» **Task description**
Your answer must be the exact lines below, starting with the line with "Figure 5. Kaplan–Meier" and going on through the line with "Table 4. Selected", both included, with no pictures.

» **Input records**
■ ■ ■ ■ ■ ■ ■
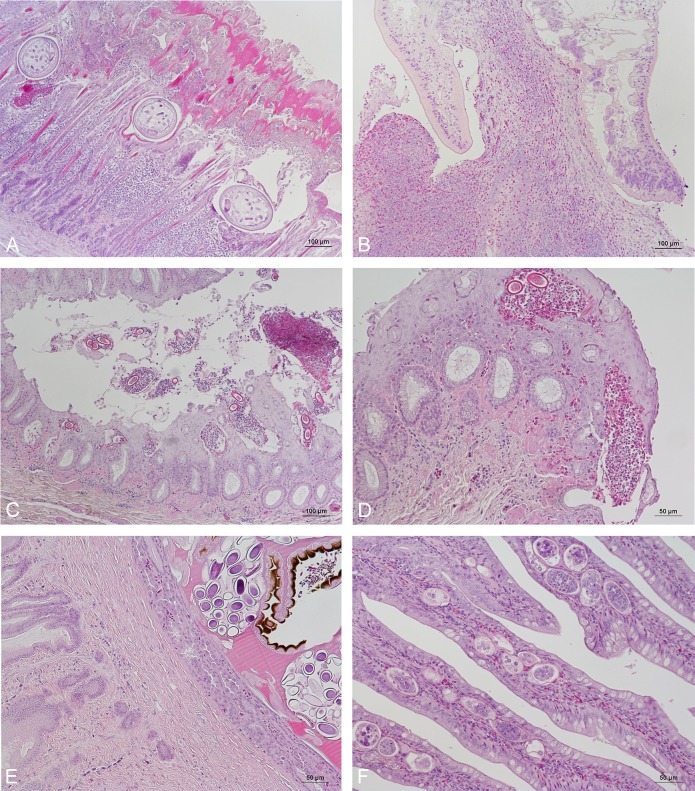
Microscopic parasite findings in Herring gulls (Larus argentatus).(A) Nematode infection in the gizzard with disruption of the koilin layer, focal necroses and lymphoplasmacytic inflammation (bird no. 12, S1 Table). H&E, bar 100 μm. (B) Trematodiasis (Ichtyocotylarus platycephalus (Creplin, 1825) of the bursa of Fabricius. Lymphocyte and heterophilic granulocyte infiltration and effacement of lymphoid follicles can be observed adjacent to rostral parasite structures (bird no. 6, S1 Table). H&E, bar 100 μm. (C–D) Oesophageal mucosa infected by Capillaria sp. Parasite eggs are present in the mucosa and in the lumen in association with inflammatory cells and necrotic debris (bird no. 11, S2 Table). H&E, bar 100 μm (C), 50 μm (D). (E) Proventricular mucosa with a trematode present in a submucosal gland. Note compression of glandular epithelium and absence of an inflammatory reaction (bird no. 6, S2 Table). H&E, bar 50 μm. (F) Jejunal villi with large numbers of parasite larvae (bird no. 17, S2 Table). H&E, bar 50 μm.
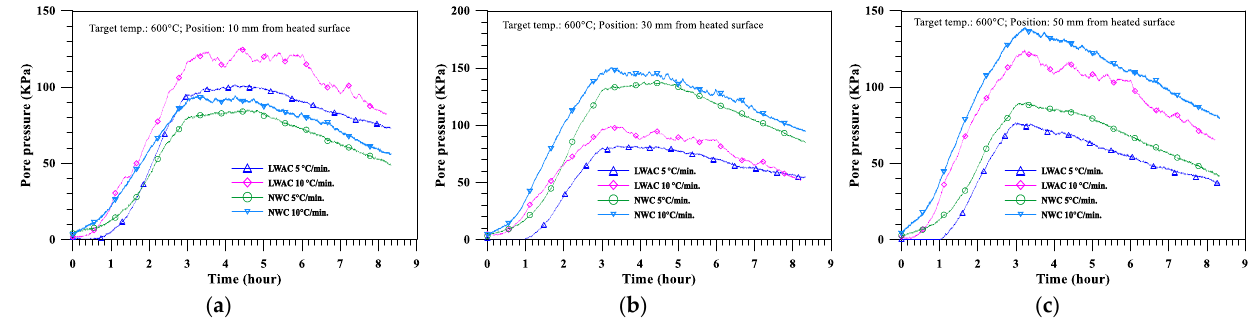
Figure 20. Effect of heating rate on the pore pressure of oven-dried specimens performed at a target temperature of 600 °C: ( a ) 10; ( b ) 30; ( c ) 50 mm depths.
■ ■ ■ ■ ■ ■ ■
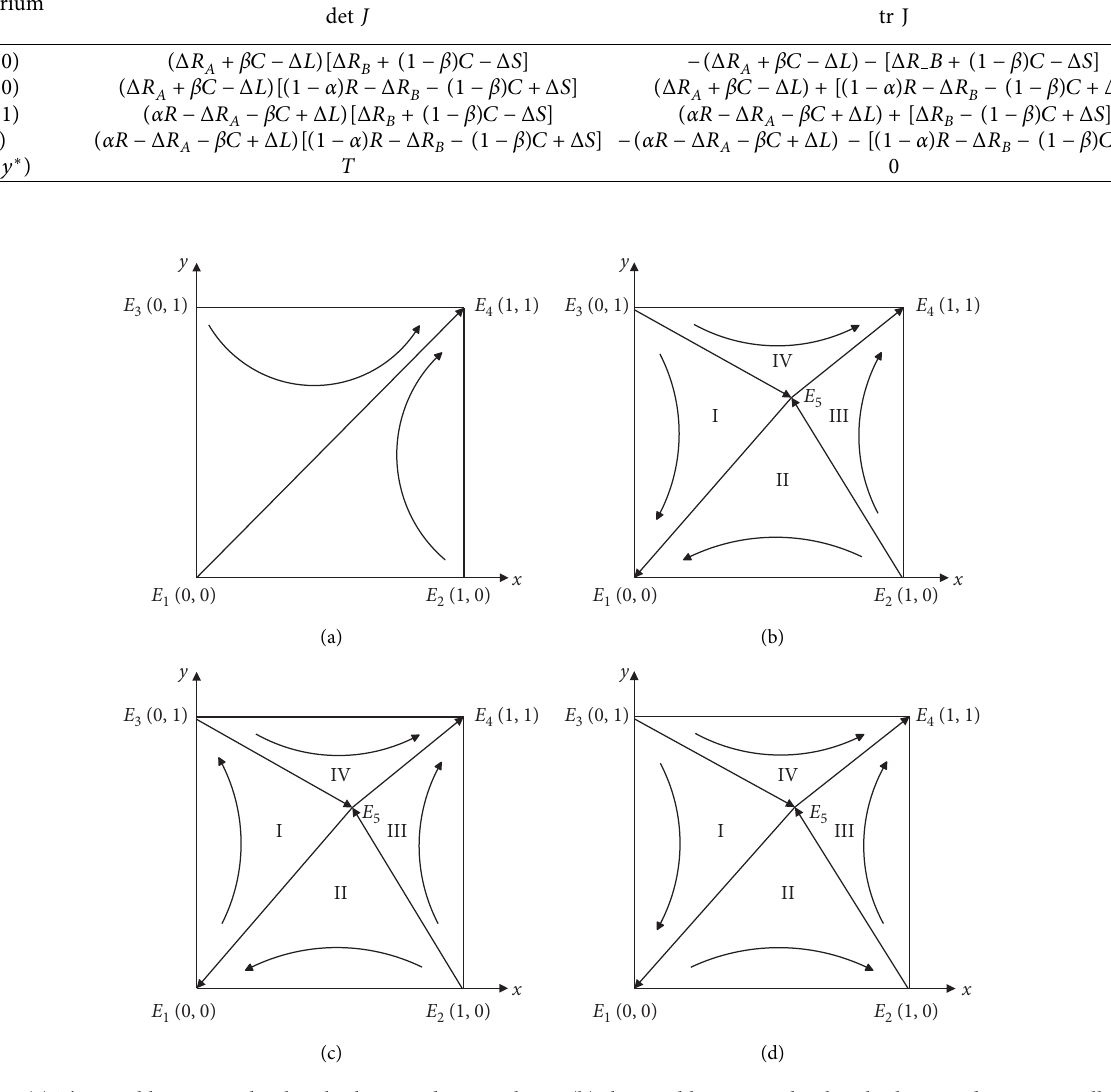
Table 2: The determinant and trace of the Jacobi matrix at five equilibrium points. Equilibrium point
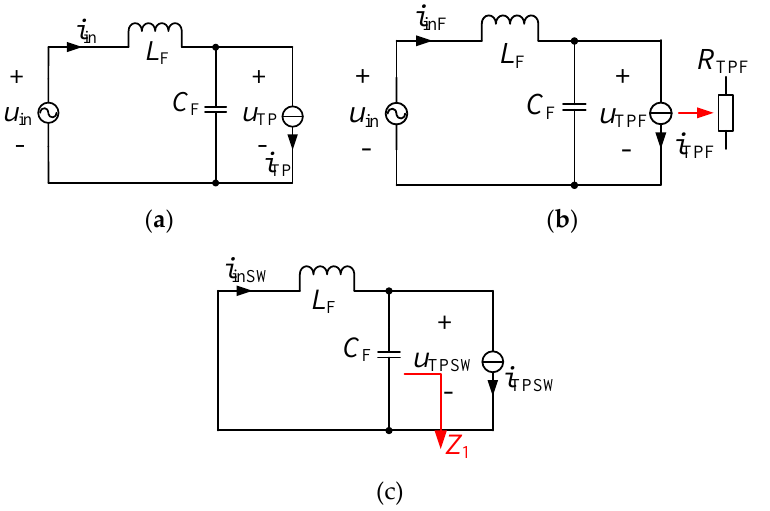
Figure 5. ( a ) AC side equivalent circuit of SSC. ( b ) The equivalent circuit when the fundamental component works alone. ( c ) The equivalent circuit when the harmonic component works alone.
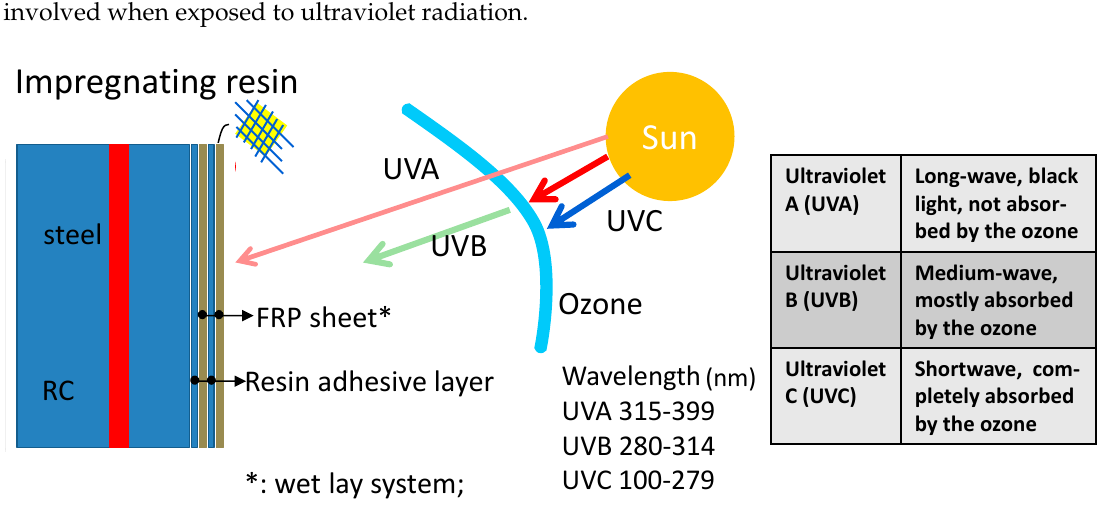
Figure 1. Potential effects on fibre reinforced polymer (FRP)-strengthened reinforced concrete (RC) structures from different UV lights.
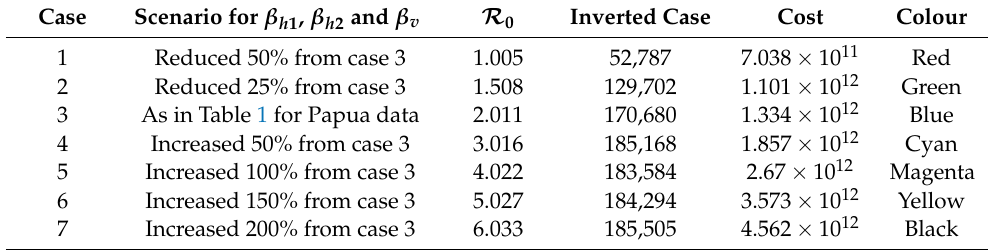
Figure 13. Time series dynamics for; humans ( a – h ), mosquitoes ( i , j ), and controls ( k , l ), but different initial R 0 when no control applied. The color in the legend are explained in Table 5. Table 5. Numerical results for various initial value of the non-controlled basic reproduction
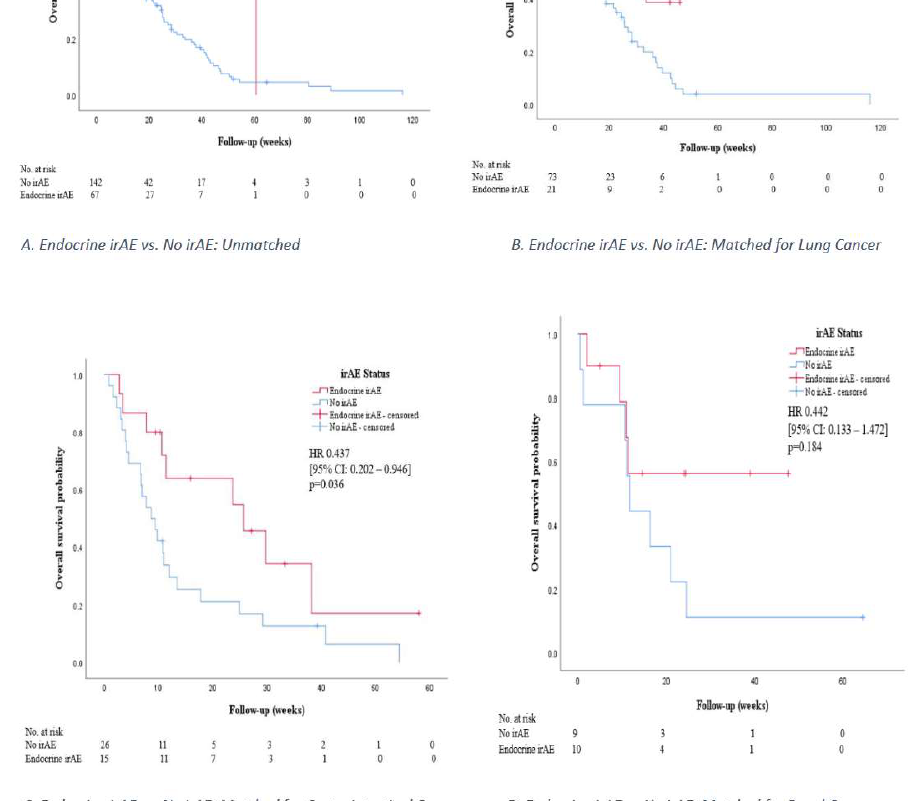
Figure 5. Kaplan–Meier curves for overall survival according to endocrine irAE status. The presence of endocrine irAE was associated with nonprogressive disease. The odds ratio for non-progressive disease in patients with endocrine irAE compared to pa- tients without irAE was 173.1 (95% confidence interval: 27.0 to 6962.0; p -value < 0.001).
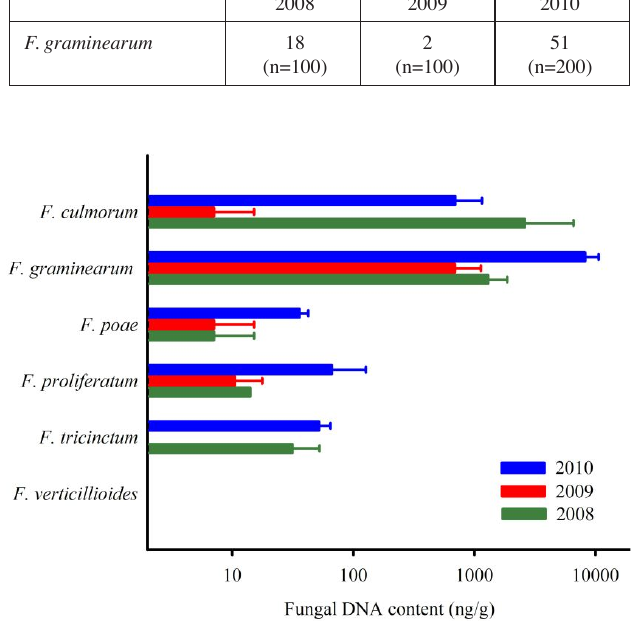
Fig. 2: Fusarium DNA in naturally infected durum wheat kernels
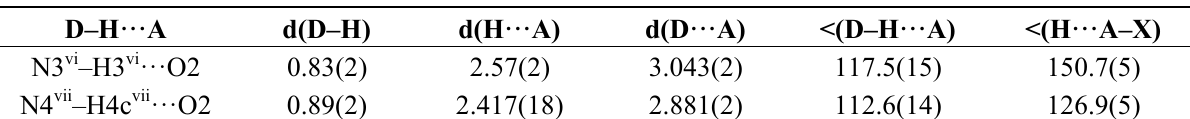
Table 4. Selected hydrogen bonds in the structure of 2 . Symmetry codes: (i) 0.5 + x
■ ■ ■ ■ ■ ■ ■
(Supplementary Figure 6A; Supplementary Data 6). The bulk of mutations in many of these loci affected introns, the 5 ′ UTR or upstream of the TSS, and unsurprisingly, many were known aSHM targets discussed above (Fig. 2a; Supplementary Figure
■ ■ ■ ■ ■ ■ ■
» **Output of the exercise**
Figure 5. Kaplan–Meier curves for overall survival according to endocrine irAE status. The presence of endocrine irAE was associated with nonprogressive disease. The odds ratio for non-progressive disease in patients with endocrine irAE compared to pa- tients without irAE was 173.1 (95% confidence interval: 27.0 to 6962.0; p -value < 0.001).
Fig. 2: Fusarium DNA in naturally infected durum wheat kernels
Table 4. Selected hydrogen bonds in the structure of 2 . Symmetry codes: (i) 0.5 + x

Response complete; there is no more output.